A coordenadora técnica do MapBiomas Fogo e pesquisadora do IPAM, Vera Arruda, afirmou que a maior parte das áreas queimadas no Pampa continua correspondendo a formações campestres nativas, e não a áreas agrícolas. Segundo ela, estudos complementares deverão aprofundar a compreensão sobre o peso das mudanças no uso do solo e dos extremos climáticos na dinâmica das queimadas no bioma.
As pesquisadoras também alertaram para a possibilidade de um novo episódio de El Niño favorecer o aumento das queimadas nos próximos anos, caso o fenômeno se confirme. Segundo Ane Alencar, os maiores impactos costumam ocorrer no ano seguinte ao início do evento climático, quando a estação seca tende a se prolongar em parte do país.
Diante desse cenário, elas defenderam o fortalecimento das políticas de prevenção e do Manejo Integrado do Fogo (MIF).

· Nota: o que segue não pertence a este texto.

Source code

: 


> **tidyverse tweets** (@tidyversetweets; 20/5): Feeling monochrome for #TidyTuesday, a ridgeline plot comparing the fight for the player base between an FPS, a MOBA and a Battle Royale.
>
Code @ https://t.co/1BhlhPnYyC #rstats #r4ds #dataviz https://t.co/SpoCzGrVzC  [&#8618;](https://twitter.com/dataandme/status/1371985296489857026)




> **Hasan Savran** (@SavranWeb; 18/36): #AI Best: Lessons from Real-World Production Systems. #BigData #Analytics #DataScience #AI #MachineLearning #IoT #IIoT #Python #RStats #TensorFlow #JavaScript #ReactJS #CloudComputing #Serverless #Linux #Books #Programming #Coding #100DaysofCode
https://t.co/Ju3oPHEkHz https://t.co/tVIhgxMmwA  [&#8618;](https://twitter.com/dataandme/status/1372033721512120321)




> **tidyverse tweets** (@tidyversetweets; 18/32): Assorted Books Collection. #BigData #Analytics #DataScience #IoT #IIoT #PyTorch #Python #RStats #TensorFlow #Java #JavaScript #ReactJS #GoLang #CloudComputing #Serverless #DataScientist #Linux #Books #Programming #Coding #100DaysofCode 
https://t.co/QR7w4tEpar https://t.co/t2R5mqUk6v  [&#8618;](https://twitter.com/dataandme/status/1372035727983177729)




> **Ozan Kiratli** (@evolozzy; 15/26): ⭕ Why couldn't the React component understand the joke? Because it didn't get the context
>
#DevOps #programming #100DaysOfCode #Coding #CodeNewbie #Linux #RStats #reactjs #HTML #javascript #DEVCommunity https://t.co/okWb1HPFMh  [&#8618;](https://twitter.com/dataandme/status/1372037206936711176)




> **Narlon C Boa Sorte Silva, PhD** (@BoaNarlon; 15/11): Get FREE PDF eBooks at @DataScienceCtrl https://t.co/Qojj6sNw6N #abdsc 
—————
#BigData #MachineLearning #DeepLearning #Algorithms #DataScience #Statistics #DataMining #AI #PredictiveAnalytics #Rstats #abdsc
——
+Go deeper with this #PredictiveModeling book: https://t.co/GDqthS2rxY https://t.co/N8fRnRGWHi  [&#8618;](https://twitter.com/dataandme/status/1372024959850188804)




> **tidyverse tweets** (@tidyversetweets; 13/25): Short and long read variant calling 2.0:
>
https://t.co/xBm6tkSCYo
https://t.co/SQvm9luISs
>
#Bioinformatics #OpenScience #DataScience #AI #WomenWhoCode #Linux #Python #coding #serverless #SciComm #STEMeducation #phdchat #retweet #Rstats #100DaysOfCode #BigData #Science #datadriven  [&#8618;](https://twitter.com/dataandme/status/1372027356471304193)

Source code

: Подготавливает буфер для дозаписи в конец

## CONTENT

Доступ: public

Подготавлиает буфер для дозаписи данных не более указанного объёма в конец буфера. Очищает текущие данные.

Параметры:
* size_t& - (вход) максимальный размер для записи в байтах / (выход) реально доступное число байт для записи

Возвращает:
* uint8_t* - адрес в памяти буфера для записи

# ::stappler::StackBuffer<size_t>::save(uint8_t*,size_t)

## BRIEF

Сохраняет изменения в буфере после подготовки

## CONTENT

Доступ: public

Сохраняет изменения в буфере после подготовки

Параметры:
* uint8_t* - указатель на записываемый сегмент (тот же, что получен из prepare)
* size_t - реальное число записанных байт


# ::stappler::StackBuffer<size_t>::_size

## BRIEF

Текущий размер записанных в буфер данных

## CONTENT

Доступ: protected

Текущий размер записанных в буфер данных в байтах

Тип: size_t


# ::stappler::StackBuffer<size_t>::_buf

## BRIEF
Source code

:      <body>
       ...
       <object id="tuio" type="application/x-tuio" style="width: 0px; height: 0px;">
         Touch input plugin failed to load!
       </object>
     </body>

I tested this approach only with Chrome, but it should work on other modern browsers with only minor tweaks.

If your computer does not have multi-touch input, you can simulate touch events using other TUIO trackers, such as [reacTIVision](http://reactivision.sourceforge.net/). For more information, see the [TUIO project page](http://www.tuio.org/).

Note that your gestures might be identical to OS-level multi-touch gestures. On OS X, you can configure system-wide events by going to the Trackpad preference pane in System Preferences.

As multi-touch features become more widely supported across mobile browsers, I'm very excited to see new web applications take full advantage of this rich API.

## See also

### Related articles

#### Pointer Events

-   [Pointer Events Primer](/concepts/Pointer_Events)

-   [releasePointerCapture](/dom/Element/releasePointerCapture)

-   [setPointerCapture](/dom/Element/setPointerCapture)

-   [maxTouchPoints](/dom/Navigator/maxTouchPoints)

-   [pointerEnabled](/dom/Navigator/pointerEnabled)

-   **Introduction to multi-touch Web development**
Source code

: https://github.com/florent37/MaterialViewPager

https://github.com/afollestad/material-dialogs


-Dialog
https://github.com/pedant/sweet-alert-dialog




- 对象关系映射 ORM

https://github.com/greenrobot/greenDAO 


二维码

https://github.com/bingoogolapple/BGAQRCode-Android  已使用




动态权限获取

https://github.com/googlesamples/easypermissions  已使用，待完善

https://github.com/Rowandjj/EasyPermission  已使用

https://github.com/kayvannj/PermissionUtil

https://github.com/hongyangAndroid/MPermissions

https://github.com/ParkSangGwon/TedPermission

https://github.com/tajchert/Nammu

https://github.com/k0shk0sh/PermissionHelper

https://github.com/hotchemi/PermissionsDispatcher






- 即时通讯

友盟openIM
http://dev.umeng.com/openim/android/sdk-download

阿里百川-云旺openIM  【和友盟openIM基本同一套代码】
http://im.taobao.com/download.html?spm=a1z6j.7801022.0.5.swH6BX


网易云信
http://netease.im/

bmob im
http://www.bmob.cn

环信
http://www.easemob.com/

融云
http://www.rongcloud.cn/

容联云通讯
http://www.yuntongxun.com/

A estratégia prevê o uso planejado e controlado do fogo em ecossistemas adaptados às queimadas, como o Cerrado e os campos naturais, reduzindo o acúmulo de biomassa e diminuindo o risco de incêndios de grandes proporções. Nas formações florestais, como Amazônia e Mata Atlântica, porém, o fogo permanece como um importante vetor de degradação ambiental.
Na avaliação das pesquisadoras, o novo relatório reforça que enfrentar as queimadas exige combinar adaptação às mudanças climáticas, manejo adequado da vegetação e redução das fontes humanas de ignição, responsáveis pela maior parte dos incêndios registrados no Brasil.